As shown in the SEM pictures (Figure 7), the deposit pattern and size strongly depend on the plant surface morphology. While on pepper leaves both Mn and Zn salts produced a thick crust, on tomato leaves the deposits had a larger area with homogeneous distribution of the dissolved particles over the whole deposit footprint.

4. Conclusions

The experimental conditions used in this study (high relative humidity >90% and long penetration time) were selected to enable high cuticular penetration by all metal carriers involved. The use of a novel penetration enhancer significantly reduced the surface tension, as well as the contact angle, and the penetration rate of Mn could be considerably increased. In the case of Zn, this enhancing effect was remarkable in combination with the EDTA-chelated metal, but remained only slight with the gluconic acid-chelated Zn molecule. The comparative penetration rates of the Mn and Zn salt solutions also demonstrate that Zn ions penetrate at a distinctly slower rate through tomato cuticles than Mn ions. The reason for this difference is unknown, but might be due to specific cuticular interactions. The bio-efficacy of nutrient ions strongly depends on their penetration rate because uptake from the outer to the inner surface is the most limiting step. Compounds having higher penetration rates, as observed in this experiment, might enable higher biological efficacy under real field conditions.

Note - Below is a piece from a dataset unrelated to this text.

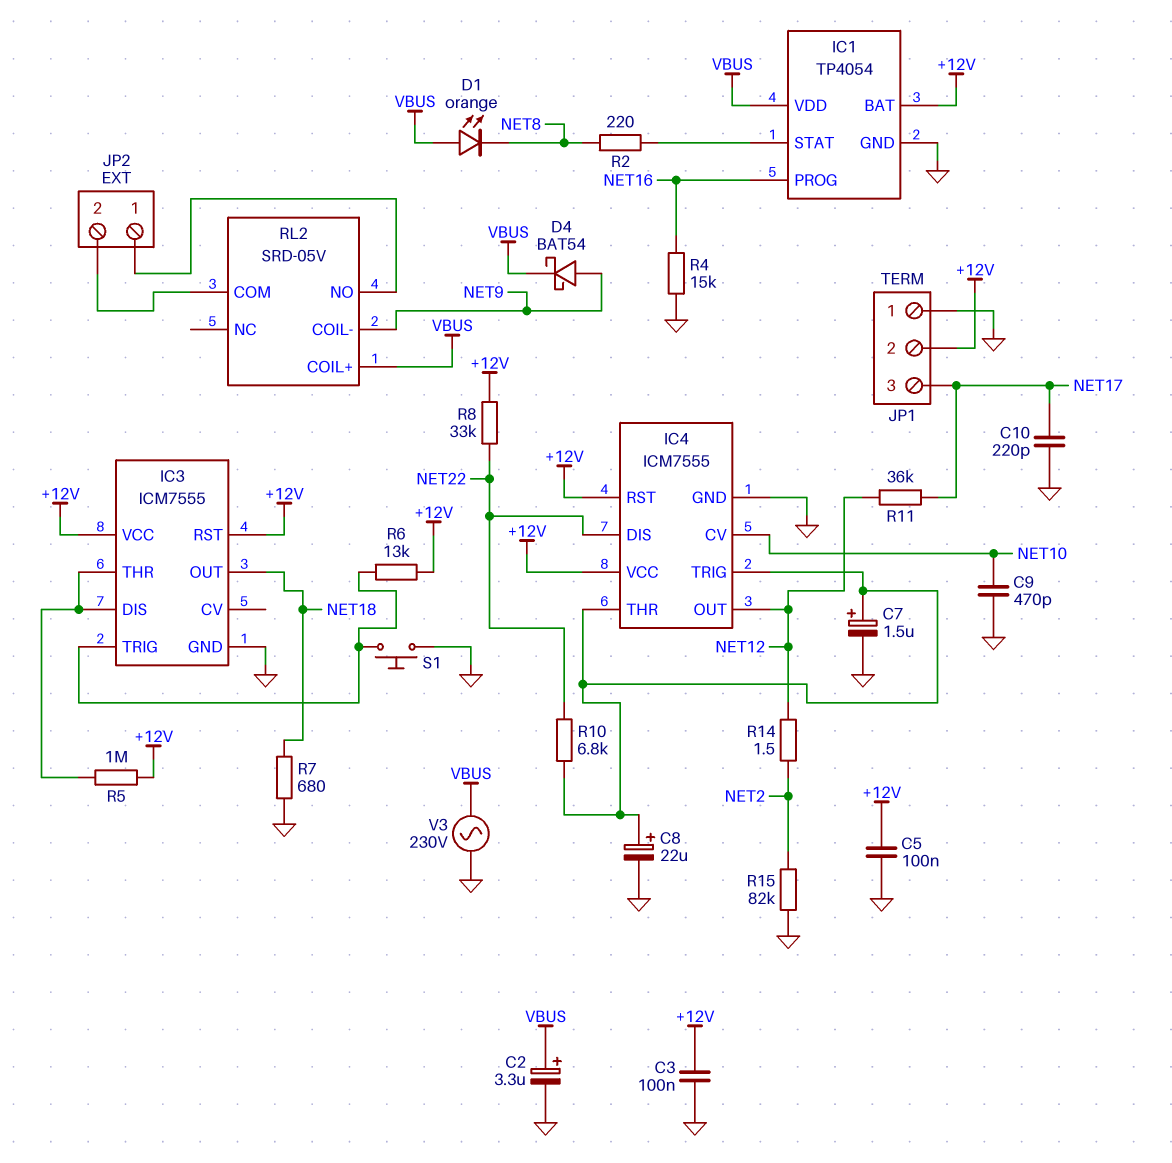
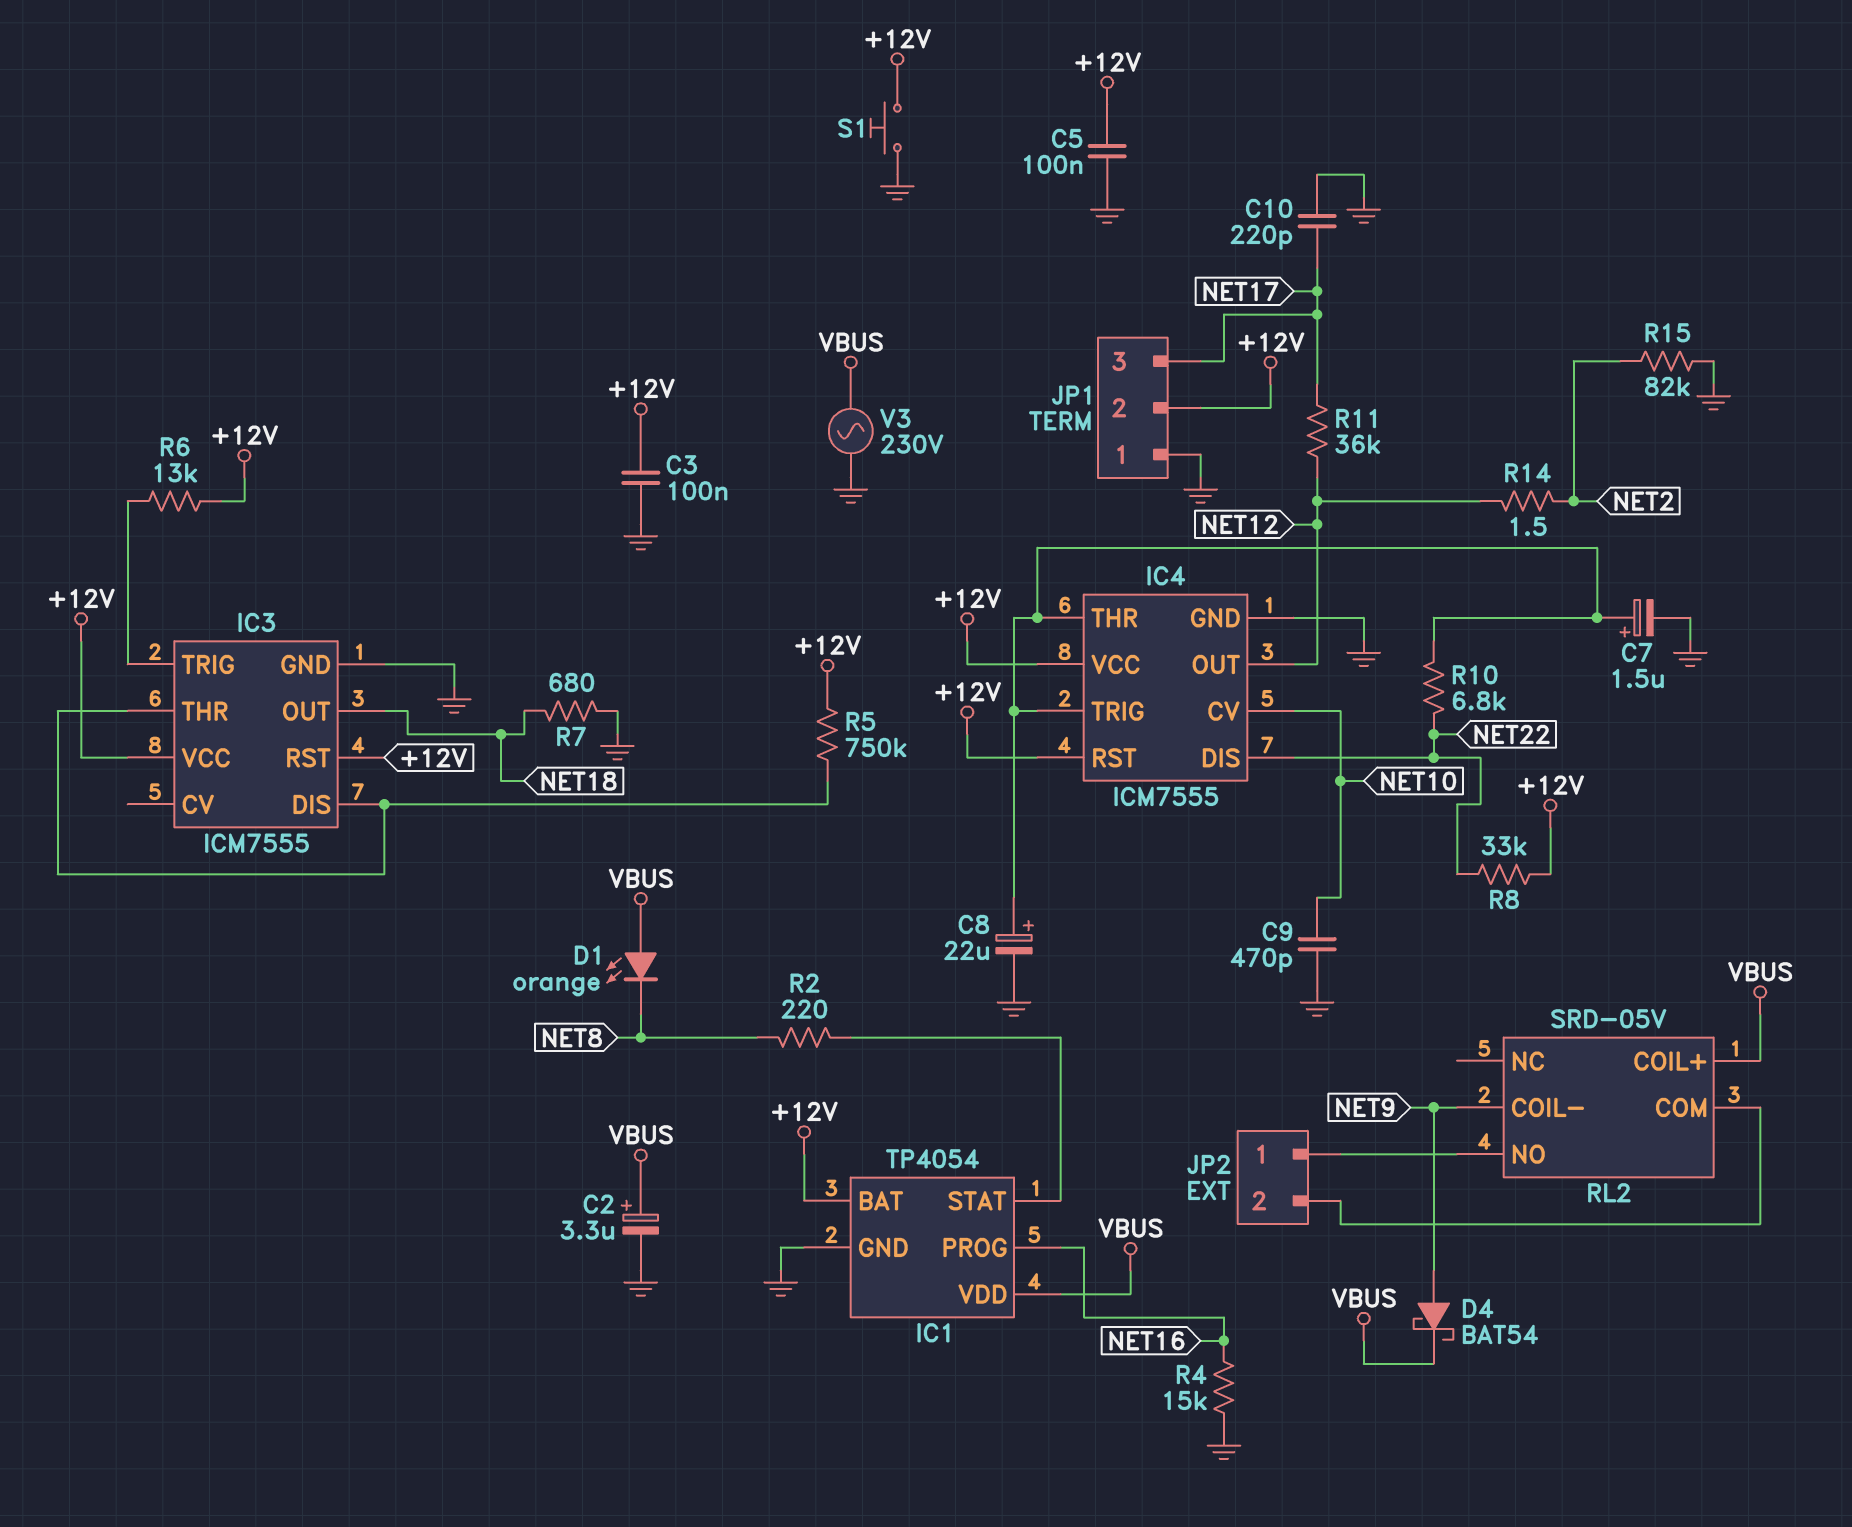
R5: 1M (+12V, IC3/DIS) -> 750k (+12V, IC3/DIS)
S1: button (GND, IC3/TRIG) -> button (+12V, GND)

The size and shape of deposits as analyzed with scanning electron microscopy strongly depends on the characteristics of the leaf surface. The formulations based on insoluble Mn and Zn compounds evidenced a very low cuticular penetration. This might be explained by their poor water solubility and, additionally, may be associated with the crystallization on the leaf surface. This is also documented by the SEM pictures.

An additional reason might be the size of these finely-ground particles. Mn carbonates and Zn oxides are usually available at a particle size of 20–100 microns, which is still too large for direct cuticular penetration. In leaves of plants, such as coffee or poplar, an average pore size of 4–5 nm was found [12], which would allow only the penetration of hydrated ions or even larger chelates reaching pore sizes between 0.5 to 1.5 nm.

An evaluation of a possible long-term penetration rate of these insoluble compounds through astomatous cuticular membranes or, alternatively, through the stomatal pathway was not within the scope of these experiments and should be investigated in further experiments.